I had a nice long talk with my daughter-in-law about the ornamentation phenomenon. We are all in agreement that it developed to its present state in gospel and then suddenly jumped to mainstream.

Whitney Houston had this background, and the people managing her recording career carefully tried to squeeze the ornamentation inclinations out of her to make her sound more like a mainstream artist. She is probably the main person to bring ornamentation into the mainstream.

How Mariah Carey fits into this is a little harder to understand. Hers is not dead on gospel to my ears. I liked it that I was able to find a video that showed the pure, excessively ornamented style with no attempts to clean it up. Grandma wouldn’t like it, I guess. I’m a step-grandma, and I think it’s pretty interesting. It doesn’t make me want to abandon Ella Fitzgerald, though.

I don’t think it can be squeezed out. Pandora’s box has been opened. If you want that, if for you the emotion all goes out of it when you leave the ornaments out, it’s going to come out in your singing.
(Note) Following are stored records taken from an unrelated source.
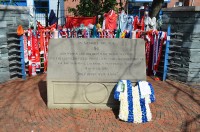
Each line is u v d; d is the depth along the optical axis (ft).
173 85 23.76
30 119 16.21
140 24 29.99
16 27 25.32
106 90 17.53
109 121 16.08
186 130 15.06
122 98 16.25
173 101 19.57
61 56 17.52
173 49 25.08
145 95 16.31
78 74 17.37
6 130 14.80
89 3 41.52
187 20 23.26
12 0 43.86
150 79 25.71
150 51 26.40
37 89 21.99
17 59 25.34
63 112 17.31
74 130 14.90
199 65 23.77
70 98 17.69
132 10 56.70
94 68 17.42
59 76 17.34
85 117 16.60
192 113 17.46
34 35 25.61
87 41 17.57
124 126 15.46
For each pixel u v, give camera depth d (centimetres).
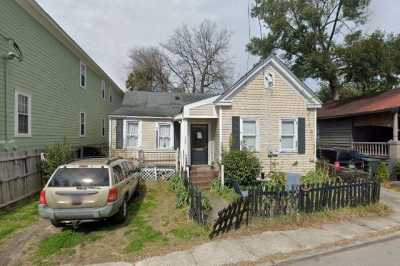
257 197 690
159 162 1518
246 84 1241
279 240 589
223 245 562
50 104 1285
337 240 591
Everyone is doing it now. The biggest problem with this style and the fact that absolutely everyone wants to do it is that it’s tough. It would be fun to try to transcribe what they’re actually singing. I hear traditional arpeggios and the other ornaments Handel might put into a piece with completely different rhythmic requirements and pitch elements. If the singer doesn’t really get it, it can sound pretty awful.

Mariah Carey and Christina Aguilera are technically flawed singers which makes them hard for me to listen to. They don’t try to bridge their registers. I’d rather listen to someone do this that sings better. Whitney Houston used to be awesome. Fantasia is quite nice. It was the rap in her album that I couldn’t stand. When I hear rap, I think music has died.

The new ornamented style shows that music is still alive in people’s souls. I feel very encouraged.